Armstrong adds: “I make dramaturgical decisions about how the piece will be encountered, what the experience will be like, and how to support people through the piece. The conversations are the work. The premise behind the piece is that we don’t have time for each other. But what if I just took my whole day and decided I’m here to help people out? On the street I’ve ended up in conversations about why people don’t ask for help. When people struggle, and they don’t let it show, what kind of help can one stranger offer another? Conversations emerge about what art is, because eventually during the conversations I admit to the fact that this is a piece of art. Usually when people ask who is paying for it.”
Another social intervention piece Armstrong created is the Slow GIF Movement, which has similar resonances to their performance street art. “The Slow GIF Movement makes GIFs and puts it onto a GIPHY channel. Those GIFs become part of the GIPHY global search engine, which feeds into our smartphone keyboards. To me, that’s a public intervention. I’m putting content into this online space that people encounter as part of everyday life. So many GIFs are loud and sharp. The intention with the Slow GIF Movement is to feed slow GIFs into the system to start intervening.”
As an artist who has consistently made works for live and digital performance, Armstrong is well equipped for creating work during the pandemic. So what is their advice for artists looking to adapt and make digital works in this brave new world? “I always think about what the change is I’m trying to make. What impact am I trying to have in the world? Then I look at places we spend time in. How do I make work for those spaces? I see someone’s laptop or their smartphone as an intimate space.”

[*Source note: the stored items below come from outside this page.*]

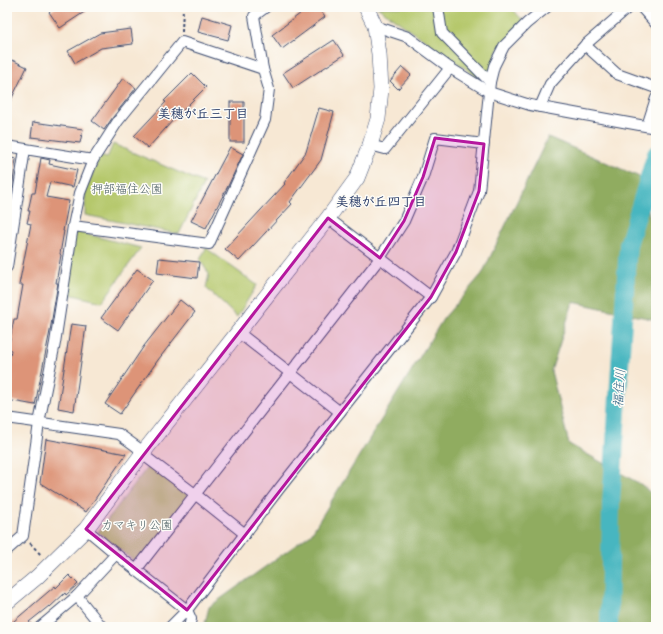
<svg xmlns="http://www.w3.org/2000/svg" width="663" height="634" font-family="Delius,'Klee One',sans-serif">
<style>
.green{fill:#b5c86c;stroke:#687c65}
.forest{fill:#90ac60;stroke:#566e5f}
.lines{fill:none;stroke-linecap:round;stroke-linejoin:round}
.river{stroke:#47b6c0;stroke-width:18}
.building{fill:#dd9478}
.street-casing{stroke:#3c4b70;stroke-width:12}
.secondary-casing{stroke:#3c4b70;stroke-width:16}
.path{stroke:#3c4b70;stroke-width:2;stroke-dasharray:3 3;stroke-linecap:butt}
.street{stroke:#fff;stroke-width:10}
.secondary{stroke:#fff;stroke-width:15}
.marked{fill:#b5179e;fill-opacity:0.2;stroke:#b5179e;stroke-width:3;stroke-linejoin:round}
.labels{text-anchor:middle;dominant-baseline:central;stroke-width:3;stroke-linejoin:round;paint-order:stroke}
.park-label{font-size:12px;fill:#495d62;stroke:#fdfcf7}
.neighbourhood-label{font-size:13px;font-weight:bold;fill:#1b2f5e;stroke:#fdfcf7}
.water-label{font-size:13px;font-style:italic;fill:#2a5e80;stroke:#fdfcf7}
</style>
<rect width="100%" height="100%" fill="#fdfcf7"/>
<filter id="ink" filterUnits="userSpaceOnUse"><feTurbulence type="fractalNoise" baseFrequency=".025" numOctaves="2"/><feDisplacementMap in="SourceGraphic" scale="8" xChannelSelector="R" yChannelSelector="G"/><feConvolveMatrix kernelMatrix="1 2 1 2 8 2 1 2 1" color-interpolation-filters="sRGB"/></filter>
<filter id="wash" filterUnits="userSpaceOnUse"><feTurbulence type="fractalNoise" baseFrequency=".012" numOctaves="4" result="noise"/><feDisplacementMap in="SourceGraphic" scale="16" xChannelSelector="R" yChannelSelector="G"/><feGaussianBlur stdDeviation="0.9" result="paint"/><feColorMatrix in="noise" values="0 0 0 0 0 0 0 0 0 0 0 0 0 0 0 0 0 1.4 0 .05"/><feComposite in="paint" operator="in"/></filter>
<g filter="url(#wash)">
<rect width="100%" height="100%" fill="#f7e8d4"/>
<!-- green -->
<g class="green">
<polygon points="377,7 511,7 525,23 498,49 486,83"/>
<polygon points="113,144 204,183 179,234 85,215 85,191 100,156 107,158"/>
<polygon points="75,231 141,248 102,302 69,294 71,264"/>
<polygon points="206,248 257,285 237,317 206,288 209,274 200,260"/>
<polygon points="149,465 190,496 139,565 98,532"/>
</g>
<!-- forest -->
<polygon class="forest" points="548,137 642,178 656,251 656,320 573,302 551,371 569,444 642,485 656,498 656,627 204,627 209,607 311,534 443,319 482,274"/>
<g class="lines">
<!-- river -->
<polyline class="river" points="609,627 611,503 628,245 656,154"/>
</g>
<g id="blocks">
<!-- building -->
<g class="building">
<polygon points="56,7 92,7 60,28 49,12"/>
<polygon points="309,7 317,7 325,17 282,49 272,35"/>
<polygon points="202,16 232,25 228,40 198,32"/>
<polygon points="131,29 133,44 101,48 75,63 68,51 100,33"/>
<polygon points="334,40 344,55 293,88 283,73"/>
<polygon points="12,60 27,67 7,108 7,71"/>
<polygon points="402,67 411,75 398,89 390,81"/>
<polygon points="192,73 206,87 174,119 148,148 134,136 166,102 164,101"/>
<polygon points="123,78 136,88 113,117 104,130 92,121"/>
<rect x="230" y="102" width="14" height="40"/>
<polygon points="319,108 334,112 321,160 290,202 292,204 239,261 225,249 285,184 284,183 306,152"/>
<polygon points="33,122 83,129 80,143 31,137"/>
<polygon points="230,147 243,154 229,184 206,228 191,221"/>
<polygon points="7,157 16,159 12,189 7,188"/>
<polygon points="41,158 50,160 49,164 77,170 73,187 50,182 46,197 69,201 63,231 64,231 60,254 61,255 56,283 58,283 50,331 35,405 7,400 7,370 11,350 8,349 14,319 17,319 23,285 19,285 31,224 27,223 30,211 28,211 32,193 35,193"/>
<polygon points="159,258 199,262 197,278 157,273"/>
<polygon points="137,269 153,280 118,330 101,318"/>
<polygon points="180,300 195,312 158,360 120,414 105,404 144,346"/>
<polygon points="71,324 86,326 74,411 58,408"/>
<polygon points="46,439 126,454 86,512 40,483"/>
<polygon points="69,575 78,584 66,595 65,593 50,607 49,606 29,622 34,627 7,627 55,586 56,588"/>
</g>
</g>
</g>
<g filter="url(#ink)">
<use href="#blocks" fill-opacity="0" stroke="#3c4b70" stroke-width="1"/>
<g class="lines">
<!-- street casing -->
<g class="street-casing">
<g id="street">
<polyline points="438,7 442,33 490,82"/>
<polyline points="641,7 656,24"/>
<polyline points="375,26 408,37 450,68 489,92 530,105 656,128"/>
<polyline points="585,45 617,74 656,88"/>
<polyline points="263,69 254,16 266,7"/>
<polyline points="540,107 550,84 585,45 629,7"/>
<polyline points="647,126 656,98"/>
<polyline points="370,145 385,149 450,68"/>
<polyline points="7,146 93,160"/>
<polyline points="328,218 431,297"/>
<polyline points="7,267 25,149"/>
<polyline points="238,332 340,412"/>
<polyline points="7,418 119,434 137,447 142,454 195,494 245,534"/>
<polyline points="86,529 116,554 187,610 170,627"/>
<polyline points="7,550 23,536 39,423 55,343 73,226 80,193 93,160 118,121 182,42 263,69 269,89 265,120 209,244 73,226"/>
<polyline points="136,570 380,258 404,221 423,177 435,138 484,144"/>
<polyline points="77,596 116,554"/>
<polyline points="40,627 77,596 102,627"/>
<polyline points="189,627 191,619 187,610 279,489 431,297 456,252 479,191 490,82 494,66 504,46 527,23 547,7"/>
</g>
</g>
<!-- secondary casing -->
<g class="secondary-casing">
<polyline id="secondary" points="7,602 37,577 86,529 142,454 328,218 357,178 370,145 378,119 381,89 379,54 375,26 366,7"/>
</g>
<!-- path -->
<g class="path">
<polyline points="182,32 183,7"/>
<polyline points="30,543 42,556"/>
</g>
<!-- street -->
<use href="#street" class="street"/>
<!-- secondary -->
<use href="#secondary" class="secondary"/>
</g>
</g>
<!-- marked area -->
<path class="marked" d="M435,138L484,144L479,191L456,252L431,297L187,610L86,529L328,218L380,258L404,221L423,177Z"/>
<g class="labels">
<!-- park labels -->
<g class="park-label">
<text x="127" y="188">押部福住公園</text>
<text x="137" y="524">カマキリ公園</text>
</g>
<!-- neighbourhood labels -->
<g class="neighbourhood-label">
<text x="203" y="113">美穂が丘三丁目</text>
<text x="381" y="201">美穂が丘四丁目</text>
</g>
<!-- water labels -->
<g class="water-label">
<text transform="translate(619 388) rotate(-86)">福住川</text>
</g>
</g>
<!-- margin -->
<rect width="663" height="634" fill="none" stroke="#fdfcf7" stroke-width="24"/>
</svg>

They continue: “There is pressure at the moment to suddenly deliver work in forms that we don’t know. I have friends who say ‘I’m a theatre-maker’ and they shouldn’t be forced to instantly come up with work in another medium. Artists are experts at making relevant, moving works in whatever way that they choose to. That kind of pressure devalues the time and experience necessary to find your way around a form. It’s not just about learning how to code a website. You can do that, but that’s not going to teach you how to make relevant, moving artworks as a website. That takes something different: it takes thinking time.”
‘The Soothing Presence of Strangers’ is available to listen to on the BBC and on the BBC Sounds app, and ‘How We Might Have Met (and might still yet)’ is available on the Home Live Art website.